VCL managed to get a loan from the Social Security Bank (SSB), which was guaranteed by Social Security and National Insurance Trust (SSNIT) totaling US$14m and c4.98bn based upon a Memorandum of Understanding (MoU) it signed with SSNIT on December 14, 1998, that SSNIT would purchase STC through its debt swap arrangement with Government for VCL which spelt out the responsibilities of SSNIT.
As would be expected, VCL defaulted in the loan repayments even though it operated the full fleet of the transport company and SSNIT had to settle SSB which became SG-SSB. In any case the personalities behind VCL have raked in millions of cedis and dollars in personal gains at the expense of the taxpayer.
What became known as Vanef-STC was actually acquired with moneys from SSNIT with nothing coming from VCL.
The capital and expertise were expected to be injected into the company to make it more viable and profitable before did not come. If anything at all, it made people to reap where they never sowed.
Meanwhile organisations and individuals mentioned by the SFO report, that benefitted illegally in the transactions which imposed extra burden on the Ghanaian taxpayer went scot free, until the company changed hands again with SSNIT owning 80 per cent shares and the government 20 per cent in Intercity-STC.
In 2005, in what could be described as conflict of interest, the then board chairman of Intercity-STC, Mr Stephen Sekyere Abankwa, who was also the Managing Director of Prudential Bank, engineered a loan of US3,783,935 from his bank for the purchase of 45 FAW buses.
The acquisition of the buses was fraught with irregularities as they were not tested and certified to be suitable for our roads and climatic conditions.

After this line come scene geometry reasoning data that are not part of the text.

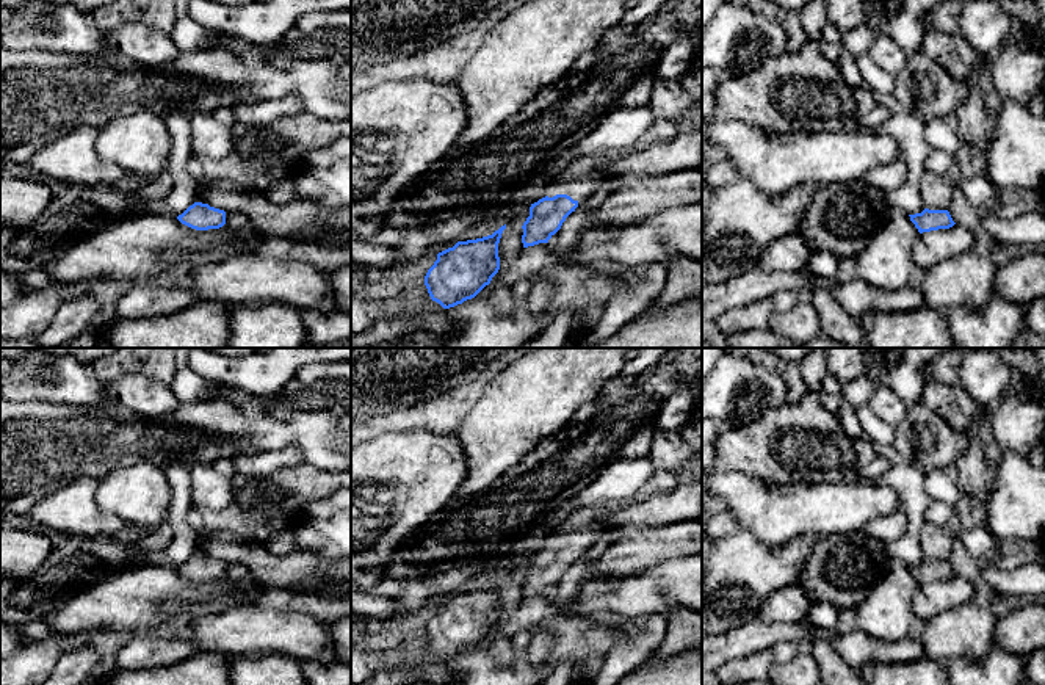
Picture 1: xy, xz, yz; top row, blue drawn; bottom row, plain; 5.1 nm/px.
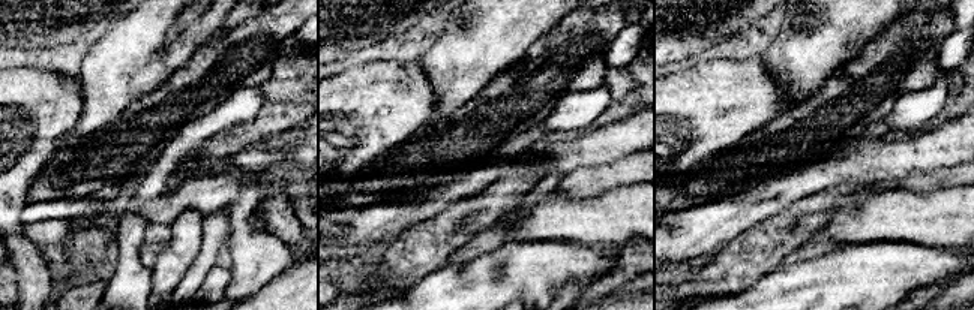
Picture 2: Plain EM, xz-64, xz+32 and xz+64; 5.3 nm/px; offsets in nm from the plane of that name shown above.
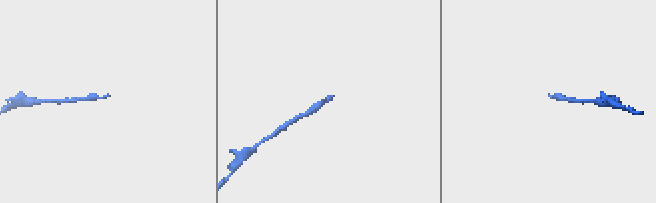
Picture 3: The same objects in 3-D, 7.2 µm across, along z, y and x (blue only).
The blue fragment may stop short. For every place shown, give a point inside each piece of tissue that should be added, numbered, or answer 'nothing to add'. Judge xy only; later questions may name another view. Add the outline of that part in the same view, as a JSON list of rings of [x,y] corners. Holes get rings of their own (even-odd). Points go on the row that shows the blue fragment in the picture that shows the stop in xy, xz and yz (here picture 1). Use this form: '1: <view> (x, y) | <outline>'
nothing to add

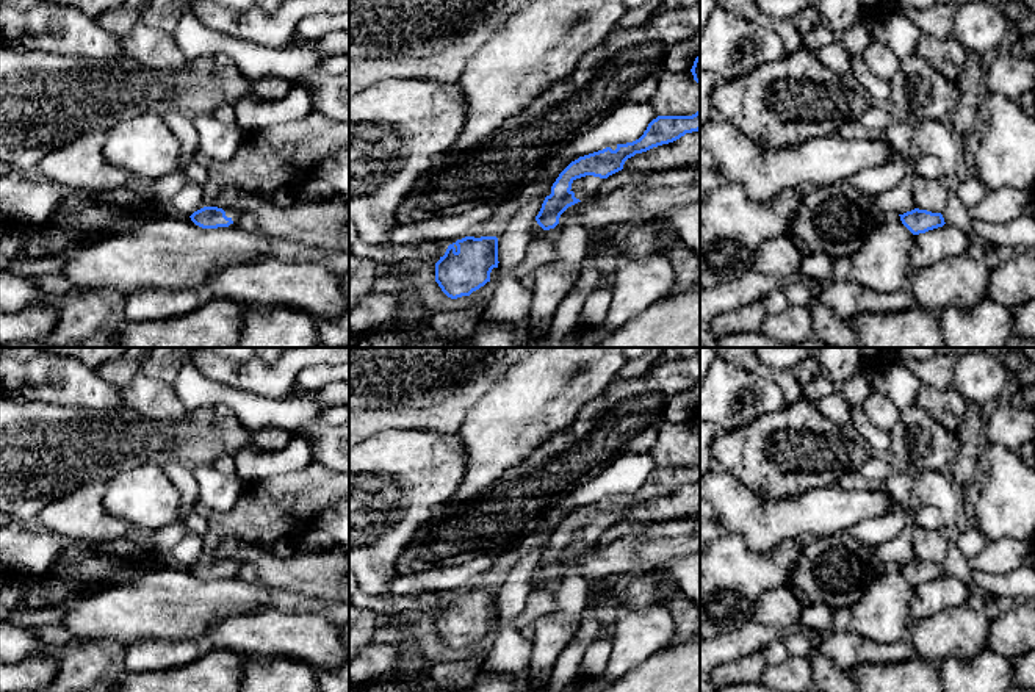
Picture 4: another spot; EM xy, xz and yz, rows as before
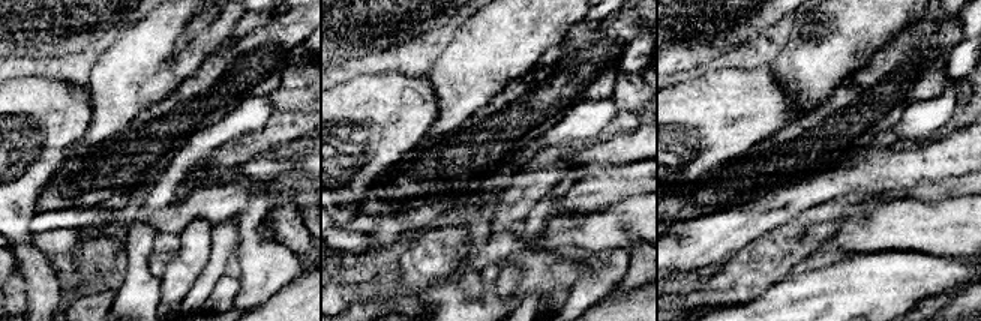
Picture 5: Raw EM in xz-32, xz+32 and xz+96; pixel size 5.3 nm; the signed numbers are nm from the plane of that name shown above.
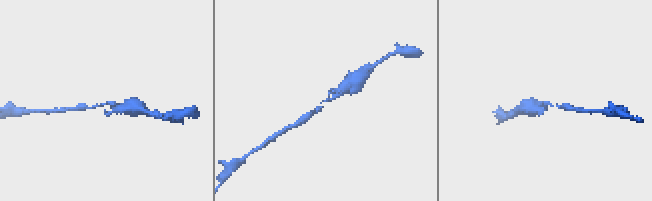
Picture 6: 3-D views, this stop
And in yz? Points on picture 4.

According to most of the workers of Intercity-STC, none of the buses could last two years, thus creating payment problems.
This is the loan that the beleaguered Intercity-STC had defaulted in paying, compelling Mr Abankwa to seek a court order to go in for his pound of flesh from the company he one-time was the board chairman.
As in the case of Vanef-STC, SSNIT, the nation’s number one workers’ pension manager, will have to use workers contributions to pay a debt created by some few unscrupulous people who have made fortunes on the blood and sweat of Ghanaian workers.
The divestiture concept under its current execution has not helped the nation and the workers of those organisations and firms. It has become a big joke, since it would have been better giving out these companies free of charge than using state money to purchase a company and handing it over to a few individuals to rape it and create more debts for the state.